One factor that may offset the issue could be the surprising success some countries have had with the introduction of private pensions.
Sweden created a system in 1999 that siphoned off 2.5 percent of a worker’s gross income and invested it in privately managed stock and bond funds. Employees choose the funds themselves, based on their appetite for risk.
Since then, countries including Bulgaria, Romania, Poland and all the Baltic states, as well as Germany, have adopted similar programs. (A proposal by President Bush to do much the same died at the beginning of his second term.)
Germany’s system, using tax incentives to persuade people to save for their own retirement, got off to a slow start in 2001. But now some 11 million Germans have bought into it.
Mr. Polzer, the founder of Germany’s pensioners’ party, is even campaigning in favor of extending it. Thomas Langer, a professor of business at the University of Münster who studies pensions, said, “I have no doubt that in the last five years there has been a serious change in mentality in Europe.” He added, “it would have been nice if we had tackled it earlier though.”
The question is whether broader changes can be put in place — and made to stick — before the demographic time bomb explodes.
Vincenzo Galasso is a professor at Bocconi University in Milan and co-author of “Contro i Giovani” (Against the Young), a popular book with a cover illustration that shows a Cronos-like monster devouring young people.

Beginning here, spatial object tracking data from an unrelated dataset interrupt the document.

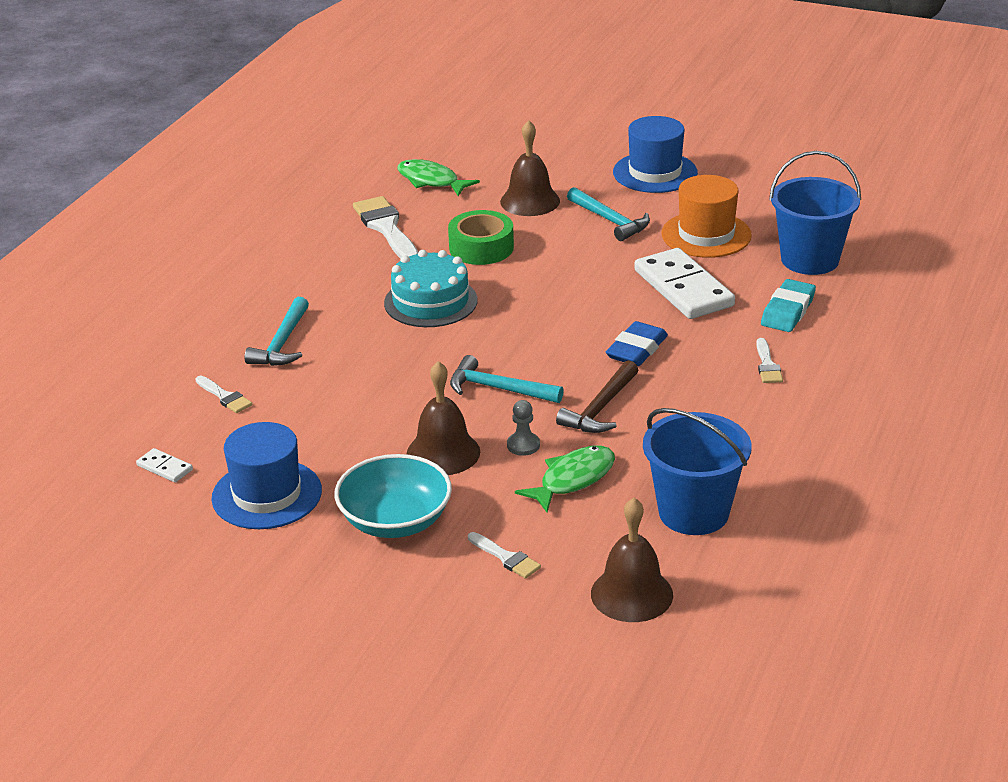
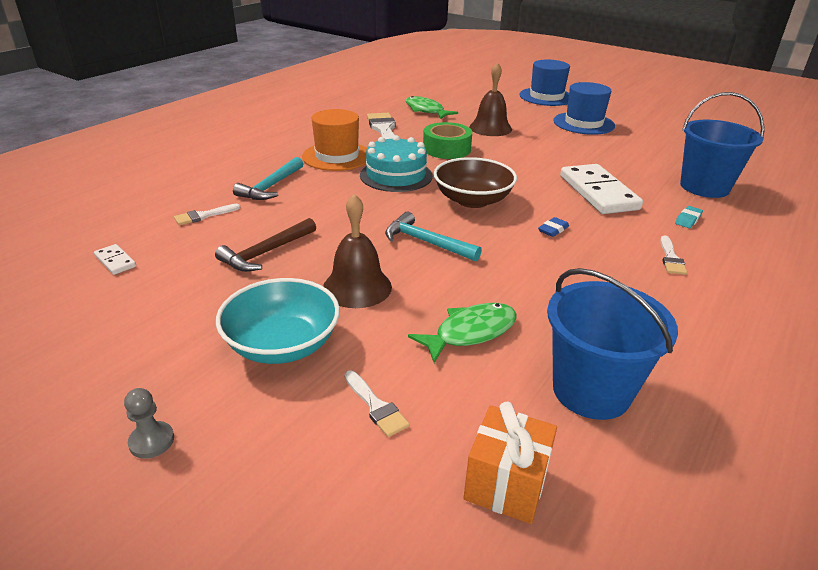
camera: 10 degrees right, 0 degrees up
(225, 397) = (203, 216): white brush -> white brush turned 90 degrees clockwise
(267, 494) = (182, 298): blue hat -> blue hat (546, 97)
(523, 445) = (432, 292): grey pawn -> grey pawn (151, 441)
(536, 324) = (472, 200): none -> brown bowl
(601, 408) = (512, 271): brown hammer -> brown hammer (266, 252)
(610, 220) = (546, 145): turquoise hammer -> none
(631, 594) = (506, 484): brown bell -> orange gift
(636, 349) = (553, 230): blue eraser -> blue eraser, size x0.56
(706, 235) = (619, 161): orange hat -> orange hat (337, 156)
(788, 311) = (688, 219): turquoise eraser -> turquoise eraser, size x0.56

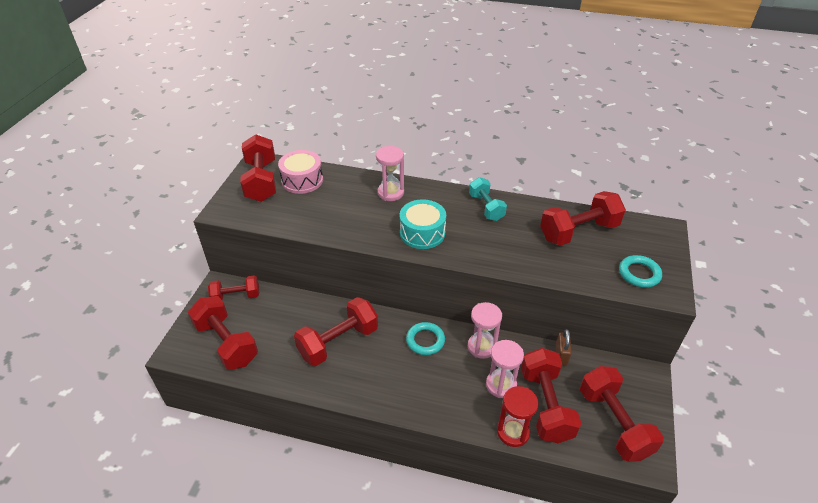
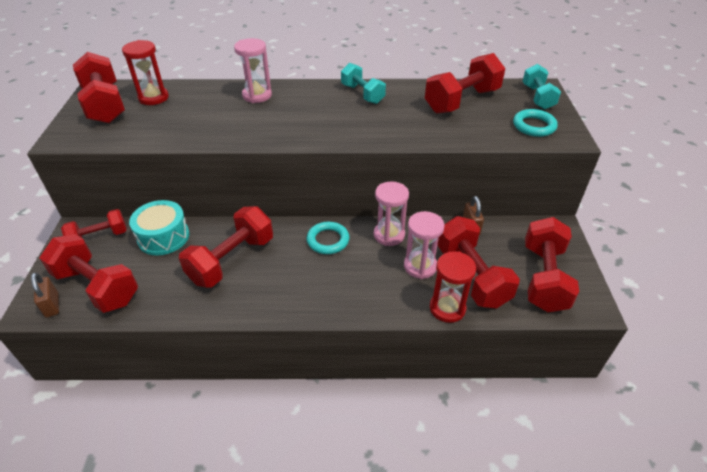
camera: 15 degrees left, 0 degrees up
(190, 352) = (52, 305): none -> brown padlock
(302, 180) = (153, 98): pink drum -> red hourglass
(422, 233) = (302, 125): turquoise drum -> turquoise drum (163, 237)
(614, 423) = (543, 278): red dumbbell -> red dumbbell turned 45 degrees clockwise
(656, 240) = (537, 97): none -> turquoise dumbbell

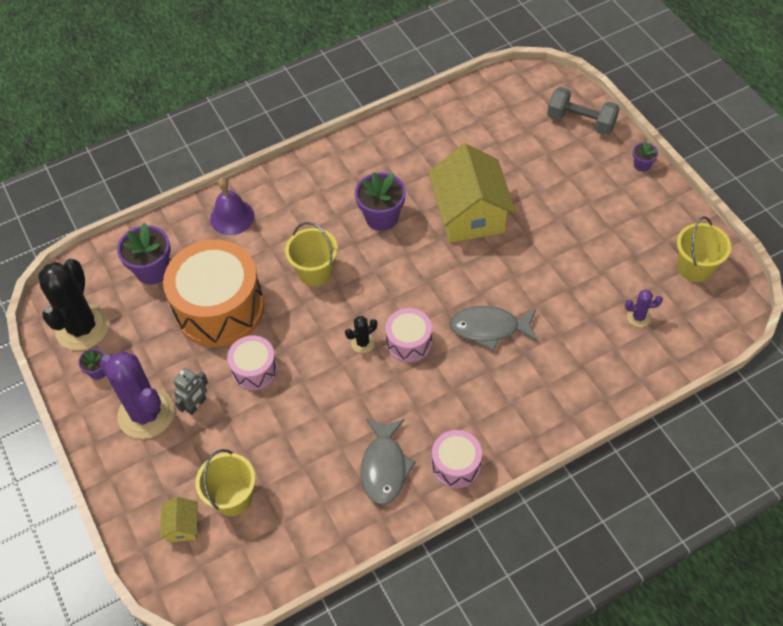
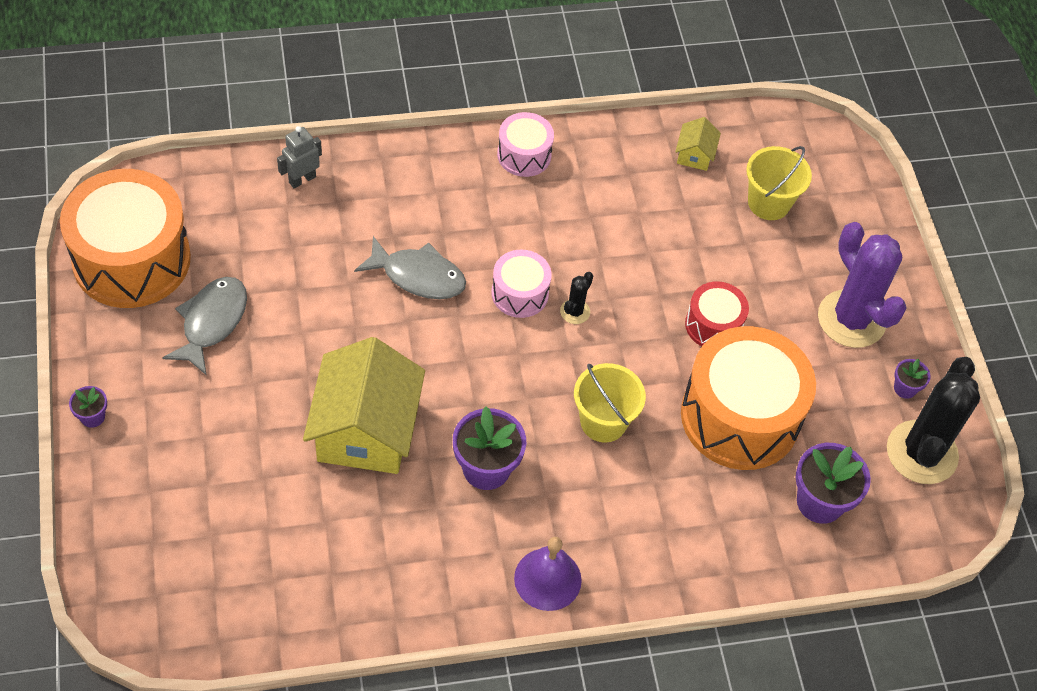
camera: 170 degrees left, 0 degrees up
(182, 526) = (826, 195): yellow house -> yellow house (695, 155)
(196, 405) = (791, 309): grey robot -> grey robot (302, 179)
(232, 217) = (694, 546): purple bell -> purple bell (547, 579)
(255, 370) = (713, 325): pink drum -> red drum
(363, 343) = (575, 312): black cactus -> black cactus turned 45 degrees counterclockwise
(384, 467) = (599, 178): grey fish -> grey fish (212, 322)
(580, 122) = (127, 518): grey dumbbell -> none
(638, 317) = (238, 228): purple cactus -> none
(695, 268) = (131, 259): yellow bucket -> orange drum

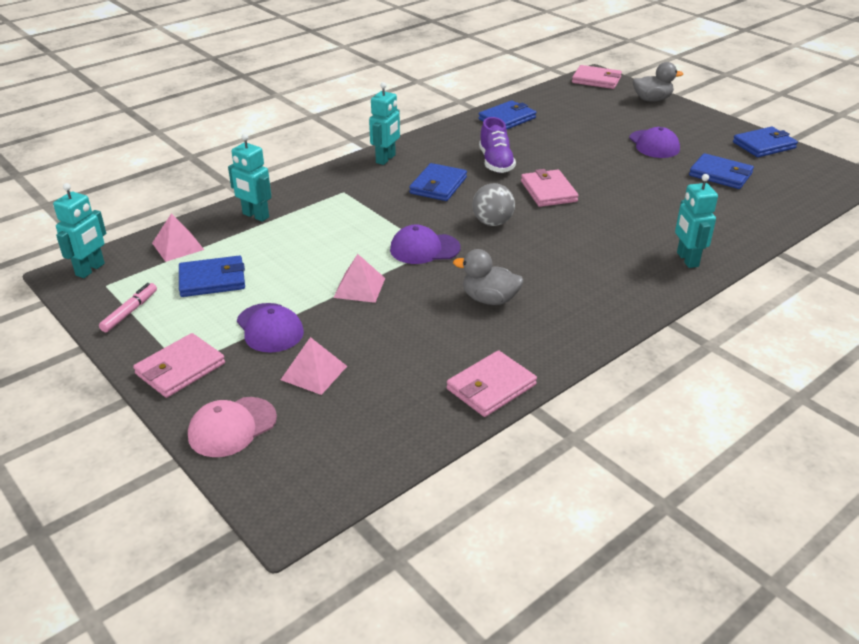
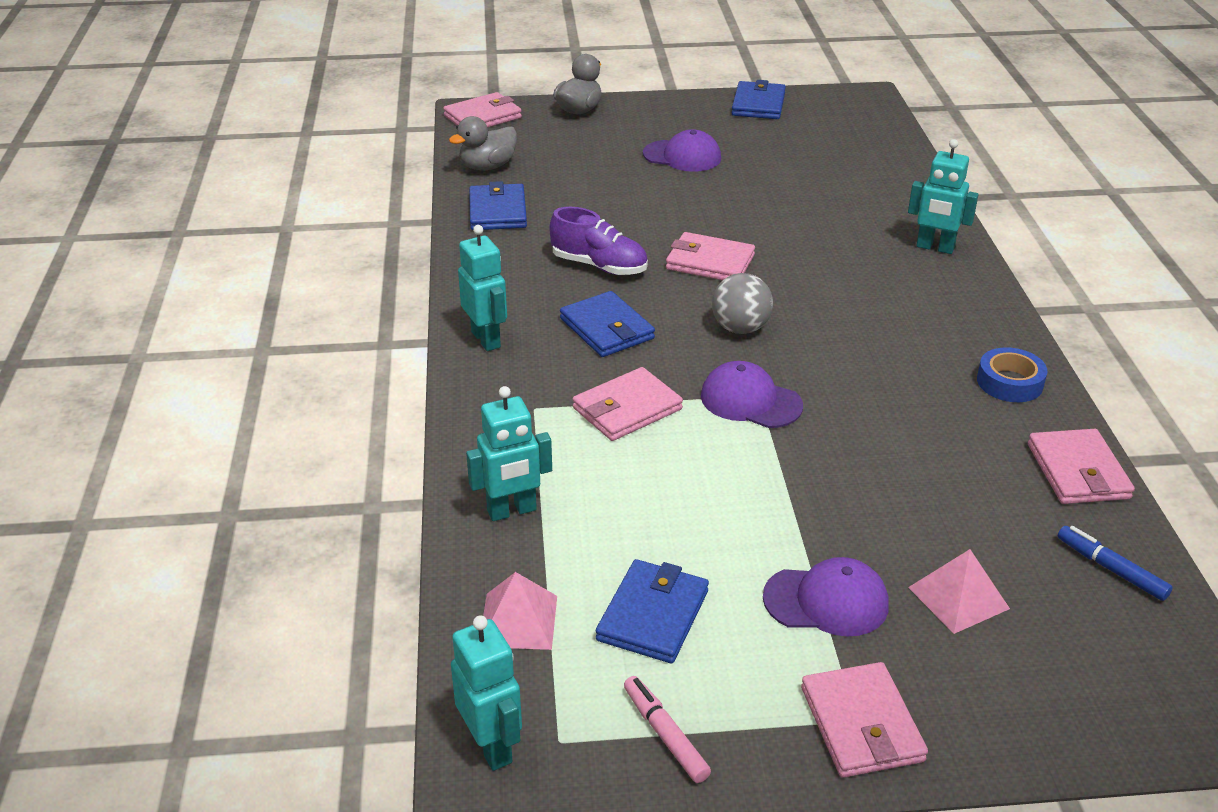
camera: 55 degrees left, 0 degrees up
(232, 427) = (1031, 715): pink cap -> none
(359, 287) = (794, 487): pink pyramid -> none
(373, 216) = (627, 409): none -> pink wallet
(399, 426) = (1111, 569): none -> blue marker
(424, 249) = (750, 401): purple cap -> purple cap turned 90 degrees clockwise
(489, 299) = (905, 400): grey duck -> grey duck (487, 166)
(561, 333) = (1009, 382): none -> blue tape
(720, 174) = (790, 153): blue wallet -> none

Italians are not eating their young, but they are, in Mr. Galasso’s view, fleecing them. After agreeing to raise the retirement age to 60 by 2009, Italy put off the reform until 2017.
The median age of Italian voters is around 46 years now, but will reach the late 50s by midcentury, Mr. Galasso points out. Unless the retirement age rises further — and soon — more Italians will have a vested interested in opposing change.
“We’re on a continuum where reform becomes harder and harder,” Mr. Galasso said. “I hope that there is no point of no return.”